Ja. Mag sein. Aber selten hält jemand die gesamte erste Minute den Mund und sehr selten schafft es jemand, zwischendrin die Dynamik-Karte zu spielen.

Ein Einstiegssong für anspruchsvolle Hörer/innen

Musiktheorie

Quelle: Baco Records / Pic: Nkosi Gomez

Ein bisschen Musiktheorie: Musik hat ja, so lernt man es in der Musiktheorie, nicht nur Harmonien, Akkorde, Töne, Melodien, Rhythmus, Takt, Tempo, Intensität. Sie hat auch Lautstärke und Dichte. Spielen an einer Stelle plötzlich alle Instrumente auf, die zuvor drei Minuten lang nur getrennt zu hören waren, wummert die Bass Drum an dieser Stelle und wirkt dann alles laut, bombastisch, schwülstig, und folgen dann auch wieder „piano“, also leise gespielte Passagen, getragene Balladen-Momente mit Geige und Hi-Hats, dann ist der Song dynamisch. Und der hier ist nicht nur das, sondern er ist das bei einer insgesamt hohen Geschwindigkeit. Lustig-sarkastisch der Schlusspunkt.

Chronixx, der wiederkehrende Gast

Ein kraftstrotzender Einstieg in Protojes “viereinhalbten” Longplayer .

Der zweite Song, auf dem außer bei „Flames“ Chronixx am Mikro mithilft, ist „Guarantee”. Der Song lebt außer vom Kontrast zwischen der Falsett-Tonlage von Chronixx und dem leicht näselnden Toasting von Protoje (vergleichbar dem „Criminal“-Song 2014) auch von ein paar Kleinigkeiten:

– einem mit brutaler Basswucht untergehämmerten Dreiklang,

– dem eleganten, flüssigen Übergang zwischen Refrain und Strophen (was dem Song viel Fluss und eine gewisse “hey-wir-warten-nicht-und-haben-hier-viel-zu-erzählen”-Dringlichkeit gibt). Und, obwohl die Chronixx-/Protoje-Kollabo und die Single-Auskopplung den Szene-Eingeweihten „Hit“-Alarm signalisiert, ist der Song nicht aufs erste oder zweite Hören einprägsam.

Gerade seine düstere Klangfärbung und Schlag- und Tiefenlastigkeit ohne nette Verzierungen machen ihn geheimnisvoll. Was bei Schokolade Kakaoanteil 60% ist und „Edelbitter“ heißt, ist auch hier der Fall: Lieber herb als süßlich.

▶ DATENLISTE
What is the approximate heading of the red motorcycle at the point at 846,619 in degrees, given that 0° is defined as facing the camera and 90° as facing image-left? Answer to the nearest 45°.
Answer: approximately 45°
---
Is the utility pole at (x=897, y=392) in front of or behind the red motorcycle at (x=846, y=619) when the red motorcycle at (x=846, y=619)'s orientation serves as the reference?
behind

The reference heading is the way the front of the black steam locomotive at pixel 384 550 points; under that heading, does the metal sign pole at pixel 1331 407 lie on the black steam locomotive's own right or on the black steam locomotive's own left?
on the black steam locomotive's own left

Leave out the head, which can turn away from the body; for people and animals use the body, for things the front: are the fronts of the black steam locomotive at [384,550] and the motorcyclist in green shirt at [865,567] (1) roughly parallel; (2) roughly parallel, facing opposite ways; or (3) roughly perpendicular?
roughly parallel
==
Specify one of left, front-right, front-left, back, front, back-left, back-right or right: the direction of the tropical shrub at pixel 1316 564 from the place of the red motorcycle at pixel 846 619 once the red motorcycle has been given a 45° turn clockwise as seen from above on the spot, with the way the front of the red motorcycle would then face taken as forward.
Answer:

▶ AUFGABE
Wie heißt laut dem Text über Protojes Album der Song, auf dem Chronixx außer bei „Flames“ am Mikro mithilft?

▶ ANTWORT
„Guarantee“